Shannon and the Everytown chicks have just posted a new video which you should watch and push out to all your friends. It’s a collection of excerpts from various appearances by Wayne-o starting with a rather statesmanlike comment quoting Churchill to a descent into lunacy about how a Glock or S&W will protect you from destruction of the national power grid. The NRA didn’t invent the culture of fear, but they go out of their way to convince their members that the world is going to hell in a hand basket unless everyone goes out and buys a gun.

I like Everytown’s video for two reasons. First, it’s artistically done and its theme, “fear is not the American way,” is a strong response to the endless fear-mongering by the NRA to promote the false idea that we are weak and therefore need to be afraid. I also like this video is because it’s funny as hell. The five kids are remarkably cute; they riff their lines with a combination of innocent panache and joyful delight – the video-ending flip of the script is a moment to behold and I guarantee that you’ll play those few seconds again and again.

everytown logo What both disarms and concerns me about pro-gun video messaging is they take themselves so friggin’ seriously. I have watched hundreds of minutes of Billy Johnson, Colion Noir, Dom Raso and other NRA commentators, and they never crack a smile, not even a little grin. The NSSF video on gun safety featuring Julie Golob had some good-looking kids giving brief testimonials, but if you turned off the sound you’d think they were all describing a funeral or some other tragic event.

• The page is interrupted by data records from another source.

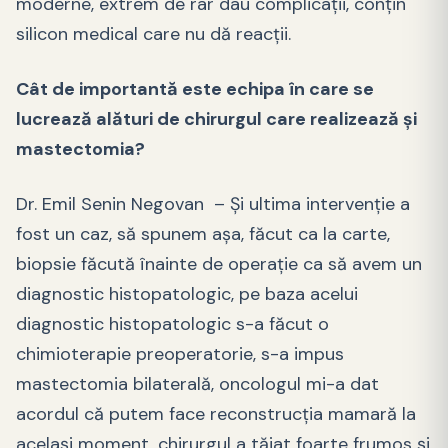
moderne, extrem de rar dau complicații, conțin
silicon medical care nu dă reacții.
Cât de importantă este echipa în care se
lucrează alături de chirurgul care realizează și
mastectomia?
Dr. Emil Senin Negovan – Și ultima intervenție a
fost un caz, să spunem așa, făcut ca la carte,
biopsie făcută înainte de operație ca să avem un
diagnostic histopatologic, pe baza acelui
diagnostic histopatologic s-a făcut o
chimioterapie preoperatorie, s-a impus
mastectomia bilaterală, oncologul mi-a dat
acordul că putem face reconstrucția mamară la
același moment, chirurgul a tăiat foarte frumos și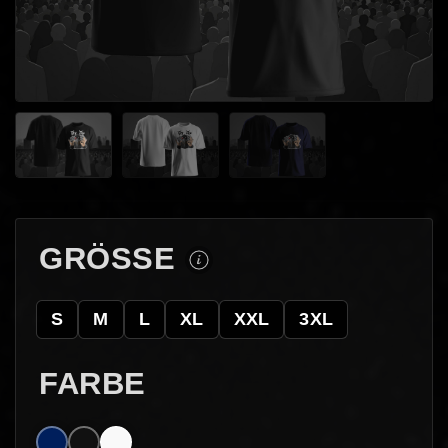
GRÖSSE
S
M
L
XL
XXL
3XL
FARBE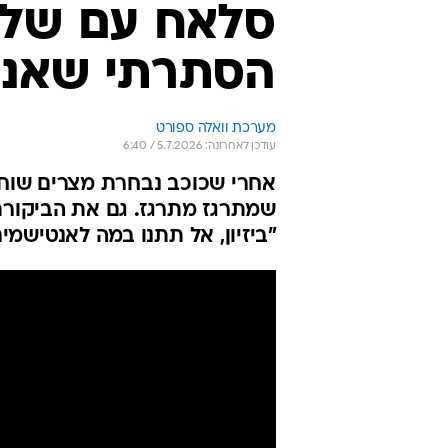
הסתרתי שאני
מערכת וואלה ספורט
עודכן לאחרונה: 5.7.2026 / 6:40
"ביזיון, אל תתנו במה לאנטישמים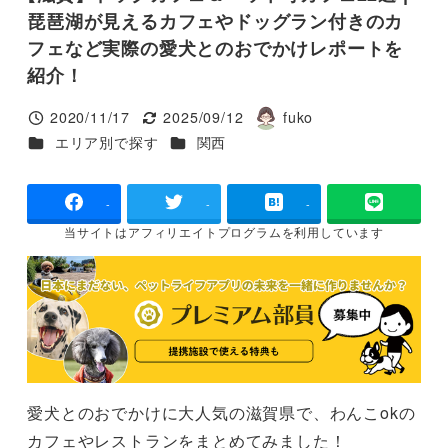
琵琶湖が見えるカフェやドッグラン付きのカ
フェなど実際の愛犬とのおでかけレポートを
紹介！
2020/11/17
2025/09/12
fuko
投稿日
更新日
著
カテゴリー
カテゴリー
エリア別で探す
関西
者
-
-
-
当サイトは
アフィリエイトプログラムを
利用しています
愛犬とのおでかけに大人気の滋賀県で、わんこokの
カフェやレストランをまとめてみました！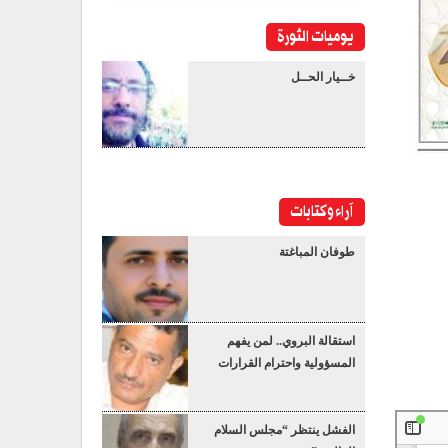
يوميات الثورة
خــيار الحــل
آراء وكتابات
طوفان المباغتة
استقالة البروي.. لمن يفهم
المسؤولية واحترام القرارات
الفشل ينتظر “مجلس السلام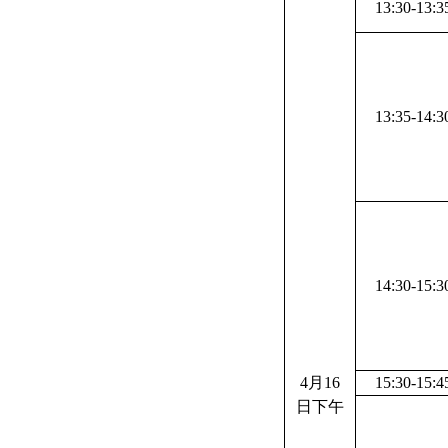
13:30-13:3
13:35-14:3
14:30-15:3
4
月
16
15:30-15:4
日下午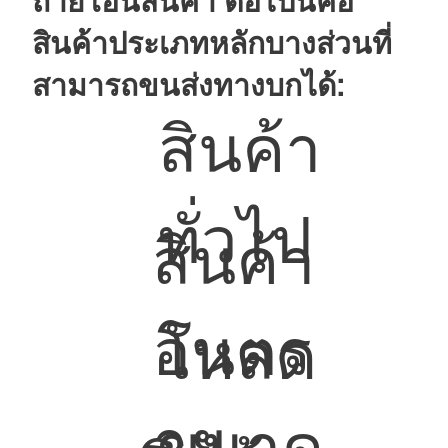
ถ่ายโอนสินค้า ต่อไปนี้คือ
สินค้าประเภทหลักบางส่วนที่
สามารถขนส่งทางบกได้:
สินค้า
ทั่วไป
สินค้า
อันตร
โหลด
าย
ขนาด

I shouldn’t be surprised by the lack of humor on the pro-gun side. The last time I went to the NRA show the featured comic at the banquet was Dennis Miller, who’s about as funny as swallowing a bar of soap. But the real reason the marketers promoting the NRA brand take themselves and their message so seriously is because they don’t want their audience, or their would-be audience, to misunderstand what guns are all about.

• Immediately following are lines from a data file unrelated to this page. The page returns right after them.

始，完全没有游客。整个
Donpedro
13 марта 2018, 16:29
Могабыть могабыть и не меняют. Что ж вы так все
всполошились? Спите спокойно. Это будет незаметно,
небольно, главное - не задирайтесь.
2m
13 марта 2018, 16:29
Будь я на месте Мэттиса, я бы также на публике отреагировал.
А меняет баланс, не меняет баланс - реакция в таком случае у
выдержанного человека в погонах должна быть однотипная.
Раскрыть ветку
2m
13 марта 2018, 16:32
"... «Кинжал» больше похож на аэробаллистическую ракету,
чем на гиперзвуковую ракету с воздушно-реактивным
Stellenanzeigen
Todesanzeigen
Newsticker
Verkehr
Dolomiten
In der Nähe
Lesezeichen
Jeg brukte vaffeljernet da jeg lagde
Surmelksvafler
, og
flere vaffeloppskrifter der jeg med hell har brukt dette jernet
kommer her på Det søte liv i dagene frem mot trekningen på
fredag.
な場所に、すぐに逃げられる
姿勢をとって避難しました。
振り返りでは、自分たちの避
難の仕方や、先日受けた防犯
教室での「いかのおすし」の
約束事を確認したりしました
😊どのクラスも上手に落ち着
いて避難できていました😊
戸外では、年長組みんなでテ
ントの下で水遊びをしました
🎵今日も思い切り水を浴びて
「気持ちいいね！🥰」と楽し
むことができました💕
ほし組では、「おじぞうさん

The NRA began selling guns for self-protection back in the late 1980s when urban crime appeared to briefly spiral out of control. In 1992 the violent crime rate was 757 per 100,000, in 1983 it was 538, an increase of 40% in just nine years. Nine years later, in 2001, it had dropped back down to 504, but the psychological damage had been done. At the beginning of the twenty-first century Americans believed they were under threat from crime; they still believe today that crime is seriously on the rise.

It doesn’t really matter whether guns can or cannot protect us from crime. What matters is what people think about the world around them, particularly the world in which they work and live. And as Barry Glassner, the foremost authority on the culture of fear reminds us, “Americans have remained inordinately fearful of unlikely dangers,” and when the danger is unlikely, the response, such as carrying a gun, is just as misdirected as the fear itself.

Next week the NRA comes to Nashville for the annual big-deal event, and I can guarantee you that speakers like Perry, Santorum, Rubio, Cruz and Palin will be trying to outbash each other to see who can ratchet up the highest level of fear; fear of Obama, fear of Isis, fear of losing all those guns. It’s too late for this year but maybe in 2016 the gun-sense groups can get together and hold their own big event. Every organization can have a booth, there won’t be any problem finding vendors to sell the usual junk and most of the big-time rock bands would probably show up for free. I’ll even read some of my gun blogs – that would draw quite a crowd. Call it the Convention of Hope; that’s a nice antidote to the NRA’s peddling of fear. And it just might work. It might.